Selain faktor konflik, penguatan dolar AS juga turut memengaruhi dinamika pasar minyak. Meski dolar yang kuat biasanya menekan harga komoditas, dalam kondisi ketidakpastian tinggi, harga minyak tetap cenderung naik karena kekhawatiran terhadap pasokan.

Ibrahim menuturkan, meningkatnya risiko geopolitik membuat pelaku pasar memperhitungkan kemungkinan gangguan produksi dan distribusi minyak dari kawasan Timur Tengah yang merupakan salah satu pemasok utama energi dunia.

“Pasar saat ini sangat sensitif terhadap isu geopolitik. Sedikit saja ada eskalasi, harga minyak langsung merespons naik,” ucapnya.

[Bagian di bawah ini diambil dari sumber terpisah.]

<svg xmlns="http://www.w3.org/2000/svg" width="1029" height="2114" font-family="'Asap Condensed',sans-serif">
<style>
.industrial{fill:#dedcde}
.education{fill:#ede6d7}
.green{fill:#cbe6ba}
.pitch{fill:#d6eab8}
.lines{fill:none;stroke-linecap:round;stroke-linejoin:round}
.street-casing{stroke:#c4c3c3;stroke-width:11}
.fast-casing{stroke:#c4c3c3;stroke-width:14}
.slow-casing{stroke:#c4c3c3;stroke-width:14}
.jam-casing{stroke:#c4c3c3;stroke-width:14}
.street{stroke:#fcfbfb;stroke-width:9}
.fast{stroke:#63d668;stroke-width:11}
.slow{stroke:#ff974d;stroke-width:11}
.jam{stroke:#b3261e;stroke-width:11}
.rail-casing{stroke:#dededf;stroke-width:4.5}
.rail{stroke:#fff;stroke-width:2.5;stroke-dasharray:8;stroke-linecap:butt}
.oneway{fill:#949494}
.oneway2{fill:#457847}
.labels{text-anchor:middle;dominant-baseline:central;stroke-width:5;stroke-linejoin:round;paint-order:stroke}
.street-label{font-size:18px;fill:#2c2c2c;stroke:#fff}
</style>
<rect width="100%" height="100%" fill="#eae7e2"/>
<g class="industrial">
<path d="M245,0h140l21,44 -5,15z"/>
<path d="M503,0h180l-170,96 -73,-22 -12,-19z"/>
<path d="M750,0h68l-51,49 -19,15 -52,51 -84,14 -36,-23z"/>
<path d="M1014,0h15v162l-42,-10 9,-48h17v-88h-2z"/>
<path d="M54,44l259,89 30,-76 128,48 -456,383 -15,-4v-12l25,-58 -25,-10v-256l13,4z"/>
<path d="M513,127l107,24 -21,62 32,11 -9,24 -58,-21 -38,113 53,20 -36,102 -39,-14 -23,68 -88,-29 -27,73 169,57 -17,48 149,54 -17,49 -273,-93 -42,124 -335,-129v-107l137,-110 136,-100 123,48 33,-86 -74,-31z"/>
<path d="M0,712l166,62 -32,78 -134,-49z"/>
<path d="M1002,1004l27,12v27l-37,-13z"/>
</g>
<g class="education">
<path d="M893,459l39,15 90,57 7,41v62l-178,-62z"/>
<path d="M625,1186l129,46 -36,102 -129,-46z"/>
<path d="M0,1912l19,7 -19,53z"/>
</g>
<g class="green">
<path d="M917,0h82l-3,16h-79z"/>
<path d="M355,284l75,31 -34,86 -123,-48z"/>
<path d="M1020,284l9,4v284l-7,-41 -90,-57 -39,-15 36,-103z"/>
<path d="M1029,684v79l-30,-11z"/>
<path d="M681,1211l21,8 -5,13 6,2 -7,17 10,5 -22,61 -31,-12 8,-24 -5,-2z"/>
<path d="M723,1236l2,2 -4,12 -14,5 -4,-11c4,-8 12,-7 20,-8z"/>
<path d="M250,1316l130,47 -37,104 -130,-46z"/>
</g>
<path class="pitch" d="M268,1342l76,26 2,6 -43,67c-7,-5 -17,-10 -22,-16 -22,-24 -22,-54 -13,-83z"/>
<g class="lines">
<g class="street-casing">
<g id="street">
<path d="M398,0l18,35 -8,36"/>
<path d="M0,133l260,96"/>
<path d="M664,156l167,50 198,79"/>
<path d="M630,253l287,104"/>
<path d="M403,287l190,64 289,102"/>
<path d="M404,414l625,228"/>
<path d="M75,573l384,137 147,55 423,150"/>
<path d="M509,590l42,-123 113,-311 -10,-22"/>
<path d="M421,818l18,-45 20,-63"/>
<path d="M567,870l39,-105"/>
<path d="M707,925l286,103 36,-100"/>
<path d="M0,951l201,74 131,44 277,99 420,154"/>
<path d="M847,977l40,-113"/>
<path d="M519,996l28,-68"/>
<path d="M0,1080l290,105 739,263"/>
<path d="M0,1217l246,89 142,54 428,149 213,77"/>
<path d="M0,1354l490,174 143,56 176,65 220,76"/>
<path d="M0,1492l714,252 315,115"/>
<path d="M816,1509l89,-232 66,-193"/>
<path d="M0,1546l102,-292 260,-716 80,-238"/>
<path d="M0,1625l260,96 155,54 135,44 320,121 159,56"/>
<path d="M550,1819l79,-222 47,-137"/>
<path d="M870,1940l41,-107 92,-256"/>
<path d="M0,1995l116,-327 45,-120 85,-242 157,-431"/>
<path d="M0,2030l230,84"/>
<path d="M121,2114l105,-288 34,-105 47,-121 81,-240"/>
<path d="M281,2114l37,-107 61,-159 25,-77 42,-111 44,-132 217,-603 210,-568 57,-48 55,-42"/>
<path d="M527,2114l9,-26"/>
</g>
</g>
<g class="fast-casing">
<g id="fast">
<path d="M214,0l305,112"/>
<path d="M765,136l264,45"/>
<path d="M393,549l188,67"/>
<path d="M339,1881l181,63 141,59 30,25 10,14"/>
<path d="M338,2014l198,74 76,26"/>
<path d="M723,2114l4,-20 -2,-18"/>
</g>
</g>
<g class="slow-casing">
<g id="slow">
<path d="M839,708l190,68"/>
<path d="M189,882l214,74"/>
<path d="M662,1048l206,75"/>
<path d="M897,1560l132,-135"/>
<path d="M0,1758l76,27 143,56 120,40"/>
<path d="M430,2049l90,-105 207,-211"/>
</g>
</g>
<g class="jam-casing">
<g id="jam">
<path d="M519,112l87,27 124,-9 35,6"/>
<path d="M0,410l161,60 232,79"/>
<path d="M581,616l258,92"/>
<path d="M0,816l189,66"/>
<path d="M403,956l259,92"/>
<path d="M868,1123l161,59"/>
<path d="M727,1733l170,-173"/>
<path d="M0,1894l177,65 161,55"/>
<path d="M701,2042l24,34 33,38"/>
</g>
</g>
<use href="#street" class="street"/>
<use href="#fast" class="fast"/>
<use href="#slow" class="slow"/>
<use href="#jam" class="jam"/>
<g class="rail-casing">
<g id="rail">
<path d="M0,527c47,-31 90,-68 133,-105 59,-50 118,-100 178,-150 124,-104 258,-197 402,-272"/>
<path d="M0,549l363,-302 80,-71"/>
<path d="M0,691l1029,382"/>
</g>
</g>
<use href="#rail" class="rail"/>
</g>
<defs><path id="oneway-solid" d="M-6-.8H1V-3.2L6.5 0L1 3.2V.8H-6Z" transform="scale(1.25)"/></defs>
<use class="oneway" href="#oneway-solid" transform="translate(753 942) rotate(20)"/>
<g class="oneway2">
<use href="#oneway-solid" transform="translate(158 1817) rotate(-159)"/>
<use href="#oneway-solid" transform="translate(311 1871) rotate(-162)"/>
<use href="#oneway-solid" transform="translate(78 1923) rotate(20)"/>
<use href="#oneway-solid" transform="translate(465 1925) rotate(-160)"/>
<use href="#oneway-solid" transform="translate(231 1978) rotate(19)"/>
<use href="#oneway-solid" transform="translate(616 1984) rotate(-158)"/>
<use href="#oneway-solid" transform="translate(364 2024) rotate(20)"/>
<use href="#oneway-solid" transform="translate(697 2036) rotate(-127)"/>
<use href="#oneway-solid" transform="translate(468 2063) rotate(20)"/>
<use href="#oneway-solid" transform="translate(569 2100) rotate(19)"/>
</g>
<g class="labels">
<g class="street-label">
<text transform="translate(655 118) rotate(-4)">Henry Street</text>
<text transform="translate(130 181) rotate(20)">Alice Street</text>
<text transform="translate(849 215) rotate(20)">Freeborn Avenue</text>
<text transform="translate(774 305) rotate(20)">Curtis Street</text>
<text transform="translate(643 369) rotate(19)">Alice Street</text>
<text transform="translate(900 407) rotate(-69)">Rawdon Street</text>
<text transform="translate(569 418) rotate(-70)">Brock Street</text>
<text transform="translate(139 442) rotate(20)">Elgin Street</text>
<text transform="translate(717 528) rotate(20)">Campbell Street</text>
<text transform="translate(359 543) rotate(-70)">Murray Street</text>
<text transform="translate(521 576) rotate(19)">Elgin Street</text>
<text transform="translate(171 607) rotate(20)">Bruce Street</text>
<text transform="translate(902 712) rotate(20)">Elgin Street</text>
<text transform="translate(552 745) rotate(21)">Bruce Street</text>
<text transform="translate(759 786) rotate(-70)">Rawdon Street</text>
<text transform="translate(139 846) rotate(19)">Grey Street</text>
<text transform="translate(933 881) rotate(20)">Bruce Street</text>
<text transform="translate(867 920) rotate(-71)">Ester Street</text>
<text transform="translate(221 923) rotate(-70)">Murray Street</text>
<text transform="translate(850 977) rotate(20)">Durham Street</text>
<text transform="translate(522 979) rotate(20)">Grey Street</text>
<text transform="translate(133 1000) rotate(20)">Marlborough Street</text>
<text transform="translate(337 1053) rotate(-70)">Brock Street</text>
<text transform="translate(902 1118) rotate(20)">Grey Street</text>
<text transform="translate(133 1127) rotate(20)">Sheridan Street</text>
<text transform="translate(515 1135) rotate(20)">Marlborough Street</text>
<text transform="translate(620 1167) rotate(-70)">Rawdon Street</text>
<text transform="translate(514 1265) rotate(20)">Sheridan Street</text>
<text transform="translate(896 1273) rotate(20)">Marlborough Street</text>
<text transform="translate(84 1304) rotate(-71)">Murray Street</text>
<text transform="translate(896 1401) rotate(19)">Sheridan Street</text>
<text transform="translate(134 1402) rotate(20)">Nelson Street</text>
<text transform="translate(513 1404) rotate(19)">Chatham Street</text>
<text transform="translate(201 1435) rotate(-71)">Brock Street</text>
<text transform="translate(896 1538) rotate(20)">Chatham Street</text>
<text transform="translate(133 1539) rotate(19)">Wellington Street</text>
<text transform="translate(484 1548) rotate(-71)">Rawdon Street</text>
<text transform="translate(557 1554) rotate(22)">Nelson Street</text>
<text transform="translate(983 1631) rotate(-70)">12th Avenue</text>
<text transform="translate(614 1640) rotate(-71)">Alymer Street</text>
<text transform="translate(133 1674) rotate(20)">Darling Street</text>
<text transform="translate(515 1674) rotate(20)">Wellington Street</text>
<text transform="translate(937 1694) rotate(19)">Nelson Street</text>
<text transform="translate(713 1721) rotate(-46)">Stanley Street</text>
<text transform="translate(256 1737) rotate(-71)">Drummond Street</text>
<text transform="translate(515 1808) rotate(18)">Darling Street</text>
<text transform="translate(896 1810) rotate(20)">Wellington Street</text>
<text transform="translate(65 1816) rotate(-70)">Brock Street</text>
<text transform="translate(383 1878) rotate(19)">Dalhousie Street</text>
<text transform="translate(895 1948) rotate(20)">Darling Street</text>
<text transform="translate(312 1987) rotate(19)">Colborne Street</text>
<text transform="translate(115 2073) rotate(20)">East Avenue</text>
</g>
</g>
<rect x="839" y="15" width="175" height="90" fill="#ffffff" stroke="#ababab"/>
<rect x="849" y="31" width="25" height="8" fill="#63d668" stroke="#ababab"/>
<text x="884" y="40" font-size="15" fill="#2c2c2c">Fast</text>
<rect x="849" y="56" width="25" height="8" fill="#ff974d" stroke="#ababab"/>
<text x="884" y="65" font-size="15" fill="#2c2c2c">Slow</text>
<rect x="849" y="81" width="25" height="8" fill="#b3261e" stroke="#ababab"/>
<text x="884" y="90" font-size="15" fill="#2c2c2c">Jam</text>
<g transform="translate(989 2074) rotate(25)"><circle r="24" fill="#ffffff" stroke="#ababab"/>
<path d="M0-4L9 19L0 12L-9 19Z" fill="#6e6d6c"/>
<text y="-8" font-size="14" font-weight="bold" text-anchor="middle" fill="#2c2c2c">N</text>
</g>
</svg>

Lebih lanjut, dia menilai lonjakan harga minyak akan berdampak luas terhadap perekonomian global, termasuk meningkatkan tekanan inflasi dan memperbesar beban impor energi bagi negara-negara berkembang seperti Indonesia.

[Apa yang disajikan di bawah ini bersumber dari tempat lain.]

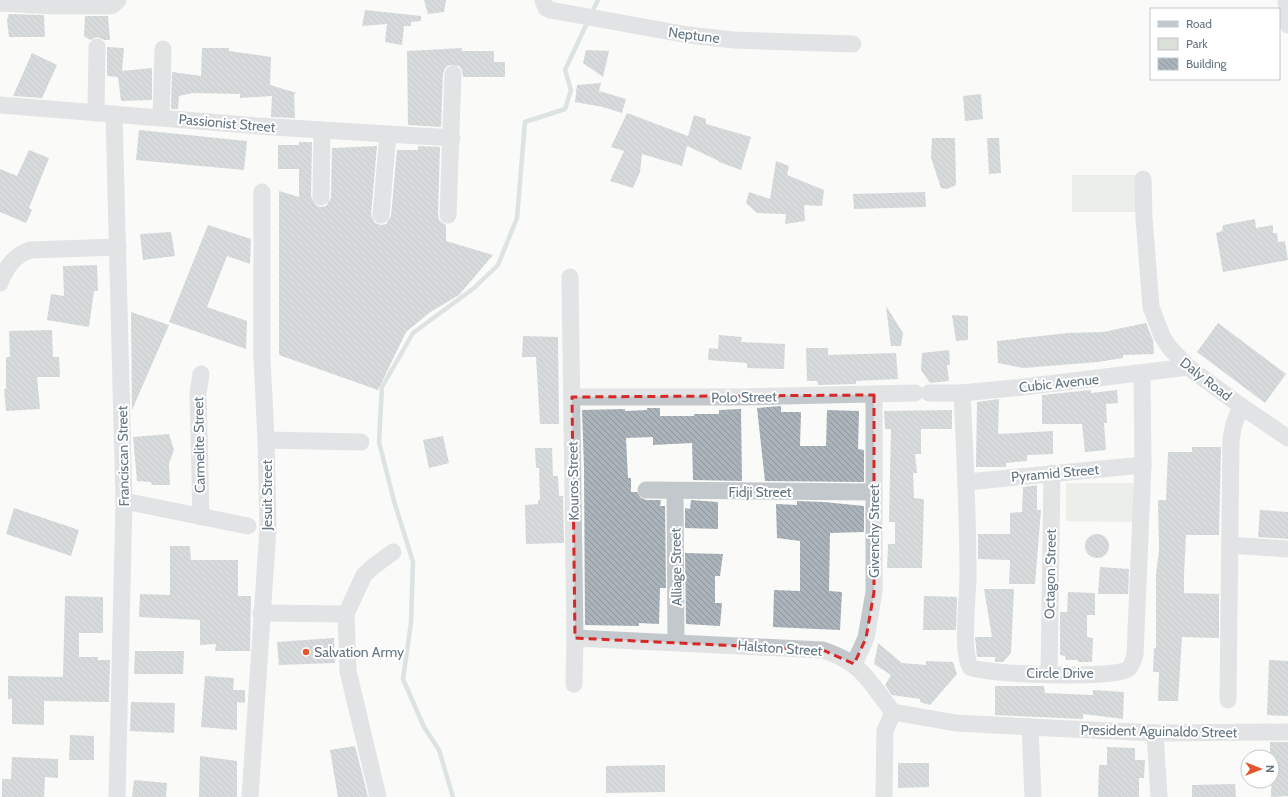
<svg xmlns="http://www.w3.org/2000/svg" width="1288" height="797" font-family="Cabin,sans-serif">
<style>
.park{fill:#dadfd7}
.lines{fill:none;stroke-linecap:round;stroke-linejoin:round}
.stream{stroke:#bbc7cb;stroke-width:4.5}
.building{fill:url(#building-back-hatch)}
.street{stroke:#c3c8cc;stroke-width:17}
.marked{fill:none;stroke:#d62828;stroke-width:3;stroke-dasharray:8 5;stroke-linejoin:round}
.poi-dot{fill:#e4572e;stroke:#fff;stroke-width:1.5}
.labels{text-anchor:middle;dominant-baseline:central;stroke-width:4;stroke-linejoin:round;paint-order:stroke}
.street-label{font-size:14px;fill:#657683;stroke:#fff}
.poi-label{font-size:14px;fill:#657683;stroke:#fff;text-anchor:start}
</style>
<defs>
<pattern id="building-back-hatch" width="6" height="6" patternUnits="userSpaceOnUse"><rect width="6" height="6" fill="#aab3b9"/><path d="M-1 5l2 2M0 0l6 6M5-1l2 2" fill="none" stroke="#8e969c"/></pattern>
</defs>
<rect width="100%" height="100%" fill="#fafaf8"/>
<g class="park">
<rect x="1072" y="175" width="69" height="37"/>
<polygon points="1066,483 1136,483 1136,522 1066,521"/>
</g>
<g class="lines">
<g class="stream">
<polyline points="591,14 598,0"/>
<polyline points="453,797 439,750 424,727 403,679 411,623 413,562 394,501 379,442 382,387 413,333 474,288 498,265 517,218 525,122 565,109 571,90 565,70 588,21"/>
</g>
</g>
<g class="building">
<polygon points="424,0 446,0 444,12 428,14"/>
<polygon points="365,10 421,16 421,21 411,22 411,26 404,26 402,45 385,42 387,24 362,26"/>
<polygon points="9,14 44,15 45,37 9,37 7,20"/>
<polygon points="85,16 108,16 110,40 104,40 97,37 90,40 84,36"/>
<polygon points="107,47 124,48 122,71 152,68 152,100 121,101 118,77 107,76"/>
<polygon points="202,48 229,48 229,51 271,57 270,85 297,93 294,94 295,118 271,117 272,96 240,98 240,94 193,93 179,96 178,109 171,109 172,72 201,76"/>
<polygon points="462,48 462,51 494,51 494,62 505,62 505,77 463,77 462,70 459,66 449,65 445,68 443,74 441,127 408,125 407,51"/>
<polygon points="586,50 609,51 603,77 583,63"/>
<polygon points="32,53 57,65 42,98 13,96"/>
<polygon points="601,83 599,91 626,99 622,113 603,107 575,102 577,85"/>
<polygon points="981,94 983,119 965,121 963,96"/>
<polygon points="627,113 688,136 694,115 706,119 706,124 751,137 741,170 719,162 719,161 687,146 682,166 642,154 640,172 633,188 610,181 624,151 611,147"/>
<polygon points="139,130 247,141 244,170 136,160"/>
<polygon points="932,138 955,138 956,185 947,189 941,188 931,158"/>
<polygon points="987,138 999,138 1001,173 989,174"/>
<polygon points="299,142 312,142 311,197 316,205 320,207 326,206 331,198 332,148 377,146 371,215 375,223 381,225 386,224 391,216 397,150 418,150 418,146 440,147 438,215 439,220 446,225 446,241 493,255 459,295 429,313 406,332 378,390 279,355 279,191 299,197 299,169 278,169 278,145 299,145"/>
<polygon points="29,150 49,158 29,208 32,210 26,223 0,212 0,169 17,176"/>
<polygon points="776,161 789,166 787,175 824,190 822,206 804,205 805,221 785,224 786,214 757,213 746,203 749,192 770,199"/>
<polygon points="925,192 926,207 854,209 853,194"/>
<polygon points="1255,219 1256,228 1273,225 1273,233 1277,233 1278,242 1285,241 1288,260 1223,272 1216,233 1222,231 1223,225"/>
<polygon points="208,225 251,239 250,264 227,256 207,307 247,321 246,349 169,322"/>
<polygon points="171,232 175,256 143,260 140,234"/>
<polygon points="97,265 98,291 94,291 89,327 47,320 51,294 64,296 63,266"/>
<polygon points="886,306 903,333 901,346 891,346"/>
<polygon points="131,312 169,325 132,410"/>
<polygon points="952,315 968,316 968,340 956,341"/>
<polygon points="1146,323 1153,340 1154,354 1123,355 1123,358 1098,362 1023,368 998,363 997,341 1068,333 1103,332"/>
<polygon points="1218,323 1286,374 1265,403 1197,352"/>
<polygon points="52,330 53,357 59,357 60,377 37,377 40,409 6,411 4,389 6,389 6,357 10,357 9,331"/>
<polygon points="719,335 742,337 741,342 785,344 784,369 747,368 747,363 708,360 709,348 718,349"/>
<polygon points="523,336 558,337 559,424 540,424 536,357 522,357"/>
<polygon points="806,348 828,348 828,355 896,353 898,379 856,381 856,384 818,385 817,381 807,381"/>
<polygon points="949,350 950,365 947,365 949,381 930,383 921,370 922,353"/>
<polygon points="1091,390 1091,393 1117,390 1118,403 1106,404 1107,423 1104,423 1106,450 1085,452 1082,424 1042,424 1042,395"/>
<polygon points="999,399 998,434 1053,431 1053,454 1027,455 1027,461 1006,463 1006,467 976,467 977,402"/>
<polygon points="781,406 781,412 801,412 800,446 826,446 827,410 859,411 858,449 864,450 864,482 765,481 757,408"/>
<polygon points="647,408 660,408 660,416 694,416 694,414 719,414 719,410 741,409 742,481 693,480 692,443 653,445 653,437 626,438 628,478 631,478 631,492 637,492 641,498 646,500 661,500 660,506 665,506 666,588 660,588 659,624 639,623 639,626 585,625 584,467 582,410 625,409 625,411 647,410"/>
<polygon points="952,410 952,429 921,429 921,454 915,454 917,473 913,473 914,498 924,499 922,568 887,568 888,544 895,544 895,522 889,522 891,429 885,429 884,411"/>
<polygon points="169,434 174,450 169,463 170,485 152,485 151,482 137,481 133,437"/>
<polygon points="443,436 449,463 429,468 423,440"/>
<polygon points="1192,447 1221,447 1219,535 1186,535 1184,574 1184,593 1219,594 1219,638 1182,637 1178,701 1158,701 1159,672 1153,672 1154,648 1156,648 1156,574 1159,550 1158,500 1166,500 1168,452 1192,452"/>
<polygon points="535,448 552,448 553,476 558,476 559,496 563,496 564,543 526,544 525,505 538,504 538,500 540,500 539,468 536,468"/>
<polygon points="1037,485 1037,510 1041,510 1035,584 1009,584 1010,560 978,559 978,534 1010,534 1010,513 1022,512 1023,487"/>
<polygon points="691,500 718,502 718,529 685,528 685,508 690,509"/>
<polygon points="797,501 824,502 864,506 864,532 830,533 829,591 842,592 840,630 773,627 774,590 800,591 800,541 777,538 776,504 797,505"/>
<polygon points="14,508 79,530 71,556 6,534"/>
<polygon points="1260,510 1288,512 1288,539 1258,537"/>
<circle cx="1097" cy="546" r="12"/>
<polygon points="170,546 190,546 191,560 238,560 238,596 251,596 250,651 215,651 216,644 200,645 200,620 139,617 140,594 170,595"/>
<polygon points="685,553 723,554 720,576 715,576 715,603 722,603 720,626 686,624"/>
<polygon points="1100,567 1129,569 1128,594 1098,594"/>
<polygon points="984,589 1014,589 1011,653 1003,662 995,662 995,657 977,657 975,637 992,637"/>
<polygon points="1068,592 1095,593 1095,615 1087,615 1087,637 1093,638 1092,662 1078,662 1078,660 1066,660 1065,656 1060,655 1060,612 1067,612"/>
<polygon points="65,596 103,597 103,633 79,633 79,657 98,657 98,660 110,660 109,702 44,701 44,725 12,724 12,699 8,699 8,676 63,677"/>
<polygon points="924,596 957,597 956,630 923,630"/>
<polygon points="334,638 335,663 279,665 277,642"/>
<polygon points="878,643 902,663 926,665 926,661 953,662 957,674 930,705 920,702 920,699 892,695 885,685 891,675 874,664"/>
<polygon points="135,651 184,651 183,674 134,674"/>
<polygon points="1269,660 1288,661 1288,716 1267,715"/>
<polygon points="205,676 234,678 233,690 245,690 245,703 237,702 237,730 201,727"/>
<polygon points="995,686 1044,686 1045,693 1093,695 1093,690 1124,692 1123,719 1083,714 1083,719 995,715"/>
<polygon points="131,702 175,703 174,733 130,731"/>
<polygon points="70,735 94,736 94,760 69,760"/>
<polygon points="1270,742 1288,742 1288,796 1271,797 1272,757 1270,757"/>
<polygon points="355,746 368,797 338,797 330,750"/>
<polygon points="1107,747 1135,748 1135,760 1145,760 1144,778 1139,778 1139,797 1098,797 1099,765 1107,765"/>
<polygon points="200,756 237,761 237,797 199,797"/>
<polygon points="12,757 58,759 58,778 45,777 44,797 2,797 2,779 11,779"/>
<polygon points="898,763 929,763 929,787 898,788"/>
<polygon points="665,765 665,792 606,793 606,766"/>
<polygon points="134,780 167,783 166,797 132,797"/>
<polygon points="1235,784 1236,797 1192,797 1192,785"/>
</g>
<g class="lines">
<g class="street">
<polyline points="543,0 546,8 550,10 688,35 734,40 853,44"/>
<polyline points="1286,0 1288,25"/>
<polyline points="0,3 54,6 107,6 113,5 118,0"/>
<polyline points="0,105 258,126 452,138"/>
<polyline points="96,113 97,47"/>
<polyline points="114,114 124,501 117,797"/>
<polyline points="161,117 163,49"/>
<polyline points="1143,179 1144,218 1151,307 1162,336 1169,347 1188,367 1241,406 1288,438"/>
<polyline points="321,197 322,130"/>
<polyline points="381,215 388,134"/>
<polyline points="448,215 453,74"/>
<polyline points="570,277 575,638 574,684"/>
<path d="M0,283C6,268 13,256 30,250L118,247"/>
<polyline points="929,393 962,393 1023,387 1188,367"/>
<path d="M962,393C965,454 968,515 968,576C968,598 961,649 970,667C985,675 1116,679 1128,669C1132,666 1133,660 1135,655L1143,465L1142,374"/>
<polyline points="572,397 744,397 915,393"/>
<polyline points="266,440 361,442"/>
<polyline points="967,482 1143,465"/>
<polyline points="646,490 874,492"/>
<polyline points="675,491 676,642"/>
<polyline points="124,501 248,526"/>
<polyline points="201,517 198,393 201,374"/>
<polyline points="1230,545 1288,549"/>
<polyline points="261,613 346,614"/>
<path d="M575,638L823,650C863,663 869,682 893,712L956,723L1030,727L1155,733L1288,732"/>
<polyline points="854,664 866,638 874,592 874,395"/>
<polyline points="1049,675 1052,473"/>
<polyline points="1228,700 1231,439 1234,424 1241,406"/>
<polyline points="1030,727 1033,797"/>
<polyline points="1155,733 1159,797"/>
<polyline points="250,797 268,528 266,440 262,358 262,192"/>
<polyline points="378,797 348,671 346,614 364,575 374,566 393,552"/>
<polyline points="884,797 885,731 893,712"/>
</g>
</g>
<path d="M0 0H1288V797H0ZM874,395V592L866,638L854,664L823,650L575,638L572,397Z" fill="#fafaf8" fill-opacity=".55" fill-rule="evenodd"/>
<path class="marked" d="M874,395V592L866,638L854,664L823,650L575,638L572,397Z"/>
<circle class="poi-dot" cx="306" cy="652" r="4"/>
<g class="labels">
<g class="street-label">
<text transform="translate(694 35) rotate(7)">Neptune</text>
<text transform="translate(227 123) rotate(5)">Passionist Street</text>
<text transform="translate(1206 379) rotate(38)">Daly Road</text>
<text transform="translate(1059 383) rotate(-6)">Cubic Avenue</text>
<text transform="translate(744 397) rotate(-1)">Polo Street</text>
<text transform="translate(199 445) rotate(-91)">Carmelite Street</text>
<text transform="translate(123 456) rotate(-91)">Franciscan Street</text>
<text transform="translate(1055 473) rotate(-5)">Pyramid Street</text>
<text transform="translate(573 481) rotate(-91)">Kouros Street</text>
<text x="760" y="492">Fidji Street</text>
<text transform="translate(267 495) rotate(-90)">Jesuit Street</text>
<text transform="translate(874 531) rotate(-90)">Givenchy Street</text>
<text transform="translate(676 567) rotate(-91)">Alliage Street</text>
<text transform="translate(1050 574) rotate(-89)">Octagon Street</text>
<text transform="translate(780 648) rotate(4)">Halston Street</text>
<text x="1060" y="673">Circle Drive</text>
<text transform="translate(1159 731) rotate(1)">President Aguinaldo Street</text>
</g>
<g class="poi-label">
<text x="314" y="652">Salvation Army</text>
</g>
</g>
<rect x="1150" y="8" width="130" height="72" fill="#ffffff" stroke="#c1c8cd"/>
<rect x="1158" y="21" width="20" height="6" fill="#c3c8cc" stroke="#c1c8cd"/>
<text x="1186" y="28" font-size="12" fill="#657683">Road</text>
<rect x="1158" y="38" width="20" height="12" fill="#dadfd7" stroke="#c1c8cd"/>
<text x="1186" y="48" font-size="12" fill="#657683">Park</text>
<rect x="1158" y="58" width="20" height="12" fill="url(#building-back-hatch)" stroke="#c1c8cd"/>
<text x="1186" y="68" font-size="12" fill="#657683">Building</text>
<g transform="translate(1260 769) rotate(90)"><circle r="19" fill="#ffffff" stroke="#c1c8cd"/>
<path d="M0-3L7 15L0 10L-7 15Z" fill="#e4572e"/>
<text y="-6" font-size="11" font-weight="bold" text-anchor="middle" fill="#657683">N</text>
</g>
</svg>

Kenaikan harga minyak juga berpotensi memicu efek domino terhadap sektor lain, mulai dari transportasi hingga harga barang dan jasa. Hal ini dapat memperbesar tekanan terhadap daya beli masyarakat jika tidak diantisipasi dengan kebijakan yang tepat.

Dengan kondisi tersebut, pelaku pasar dan pemerintah diimbau untuk mencermati perkembangan geopolitik serta pergerakan harga energi global, mengingat volatilitas diperkirakan masih akan tinggi dalam beberapa waktu ke depan.